Please copy every record below exactly, leaving out the pictures.

DATA RECORDS —
==========

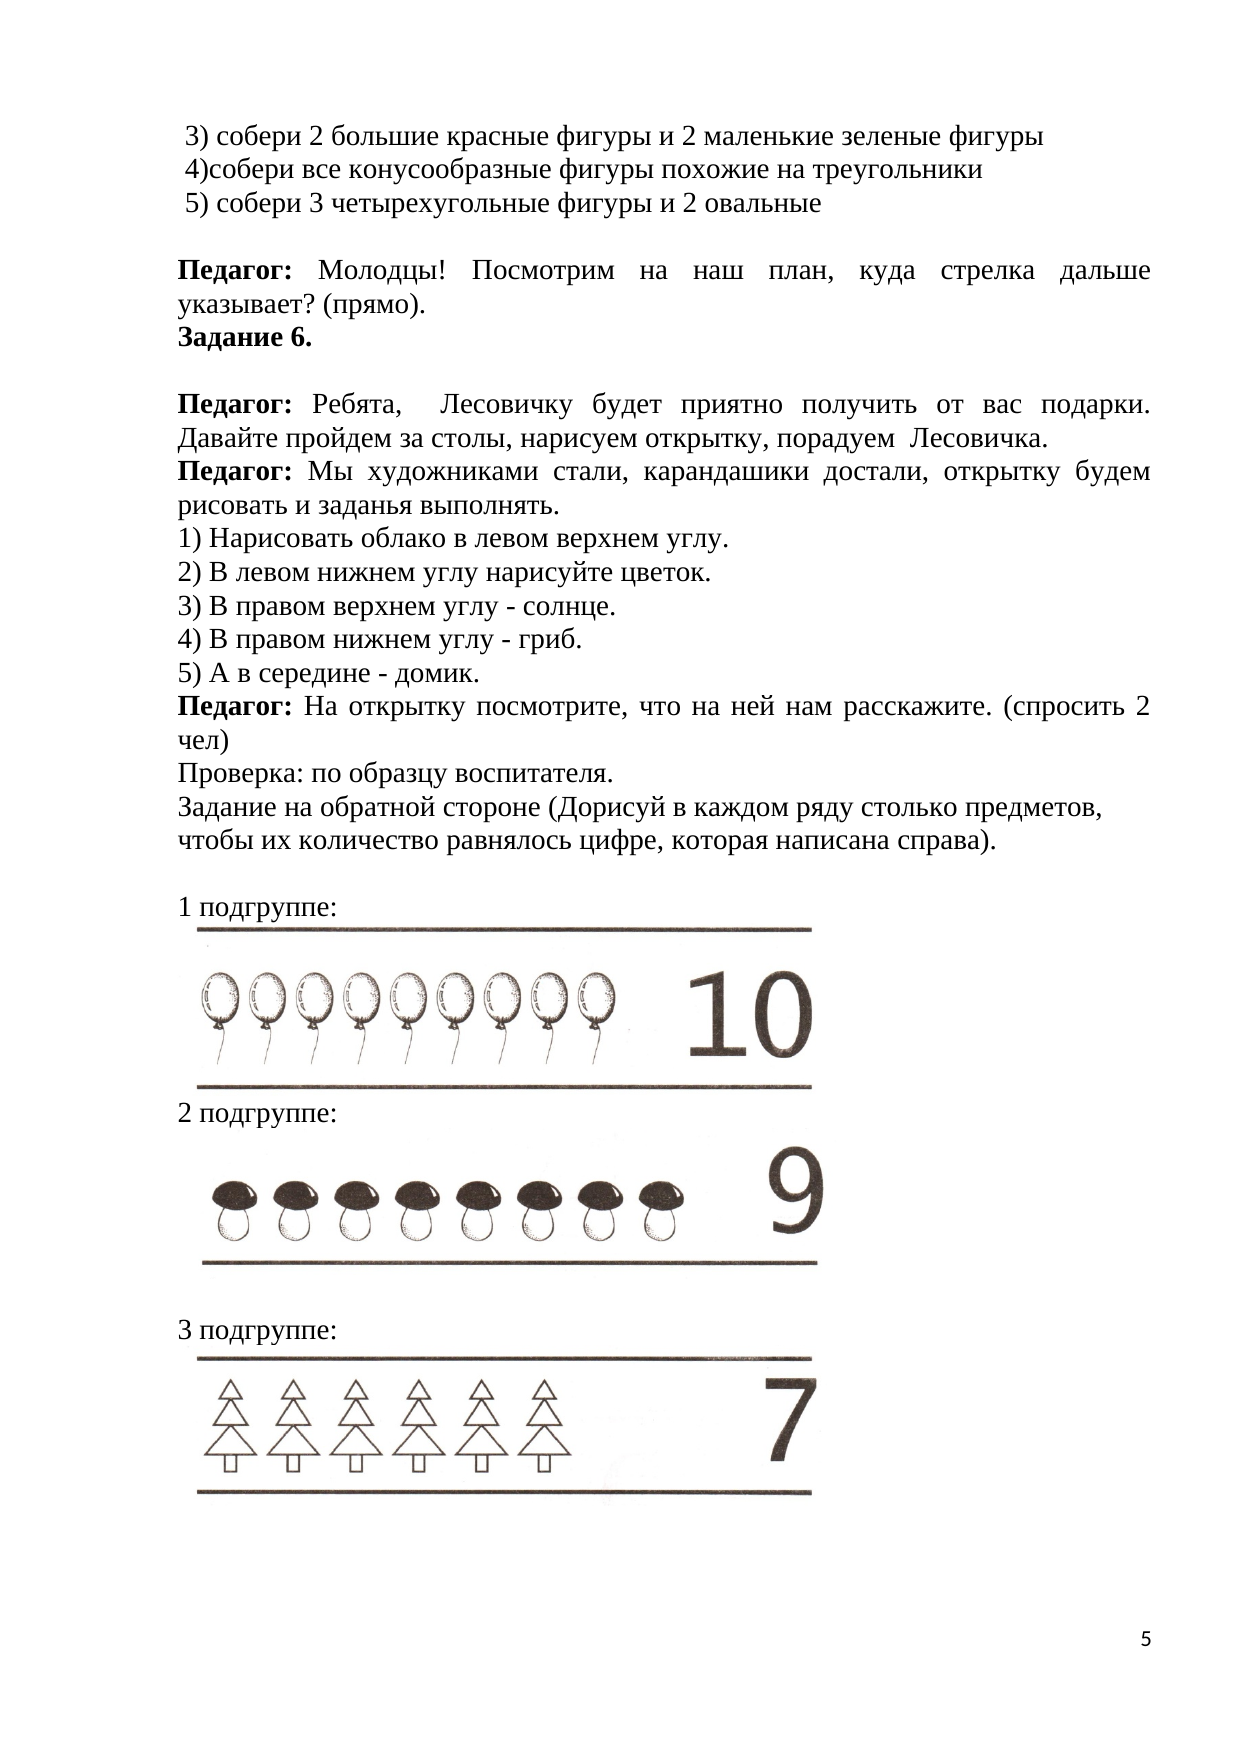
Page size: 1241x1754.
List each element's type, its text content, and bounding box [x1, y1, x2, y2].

text Задание 6. [177, 319, 1152, 353]
text Педагог: Мы художниками стали, карандашики достали, открытку будем рисовать и заданья выполнять. [177, 453, 1152, 521]
text 3) собери 2 большие красные фигуры и 2 маленькие зеленые фигуры [177, 118, 1152, 152]
text 1) Нарисовать облако в левом верхнем углу. [177, 521, 1152, 554]
text 2) В левом нижнем углу нарисуйте цветок. [177, 554, 1152, 588]
text Проверка: по образцу воспитателя. [177, 755, 1152, 789]
text 3 подгруппе: [177, 1312, 1152, 1346]
text 4)собери все конусообразные фигуры похожие на треугольники [177, 152, 1152, 185]
text 2 подгруппе: [177, 1095, 1152, 1128]
text чтобы их количество равнялось цифре, которая написана справа). [177, 822, 1152, 856]
picture [177, 1128, 837, 1279]
text Задание на обратной стороне (Дорисуй в каждом ряду столько предметов, [177, 789, 1152, 822]
picture [177, 1345, 828, 1506]
text 4) В правом нижнем углу - гриб. [177, 621, 1152, 655]
text Педагог: Молодцы! Посмотрим на наш план, куда стрелка дальше указывает? (прямо). [177, 252, 1152, 319]
text 3) В правом верхнем углу - солнце. [177, 588, 1152, 621]
picture [177, 923, 828, 1096]
text 1 подгруппе: [177, 889, 1152, 923]
text 5) собери 3 четырехугольные фигуры и 2 овальные [177, 185, 1152, 219]
text 5) А в середине - домик. [177, 655, 1152, 688]
text Педагог: На открытку посмотрите, что на ней нам расскажите. (спросить 2 чел) [177, 688, 1152, 755]
text Педагог: Ребята, Лесовичку будет приятно получить от вас подарки. Давайте пройдем за столы, нарисуем открытку, порадуем Лесовичка. [177, 386, 1152, 453]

==========

SOLVED PROBLEM —
Page size: 1241x1754.
List each element's type, its text content, and bounding box [x1, y1, x2, y2].

text Задание 6. [177, 319, 1152, 353]
text Педагог: Мы художниками стали, карандашики достали, открытку будем рисовать и заданья выполнять. [177, 453, 1152, 521]
text 3) собери 2 большие красные фигуры и 2 маленькие зеленые фигуры [177, 118, 1152, 152]
text 1) Нарисовать облако в левом верхнем углу. [177, 521, 1152, 554]
text 2) В левом нижнем углу нарисуйте цветок. [177, 554, 1152, 588]
text Проверка: по образцу воспитателя. [177, 755, 1152, 789]
text 3 подгруппе: [177, 1312, 1152, 1346]
text 4)собери все конусообразные фигуры похожие на треугольники [177, 152, 1152, 185]
text 2 подгруппе: [177, 1095, 1152, 1128]
text чтобы их количество равнялось цифре, которая написана справа). [177, 822, 1152, 856]
picture [177, 1128, 837, 1279]
text Задание на обратной стороне (Дорисуй в каждом ряду столько предметов, [177, 789, 1152, 822]
picture [177, 1345, 828, 1506]
text 4) В правом нижнем углу - гриб. [177, 621, 1152, 655]
text Педагог: Молодцы! Посмотрим на наш план, куда стрелка дальше указывает? (прямо). [177, 252, 1152, 319]
text 3) В правом верхнем углу - солнце. [177, 588, 1152, 621]
picture [177, 923, 828, 1096]
text 1 подгруппе: [177, 889, 1152, 923]
text 5) собери 3 четырехугольные фигуры и 2 овальные [177, 185, 1152, 219]
text 5) А в середине - домик. [177, 655, 1152, 688]
text Педагог: На открытку посмотрите, что на ней нам расскажите. (спросить 2 чел) [177, 688, 1152, 755]
text Педагог: Ребята, Лесовичку будет приятно получить от вас подарки. Давайте пройдем за столы, нарисуем открытку, порадуем Лесовичка. [177, 386, 1152, 453]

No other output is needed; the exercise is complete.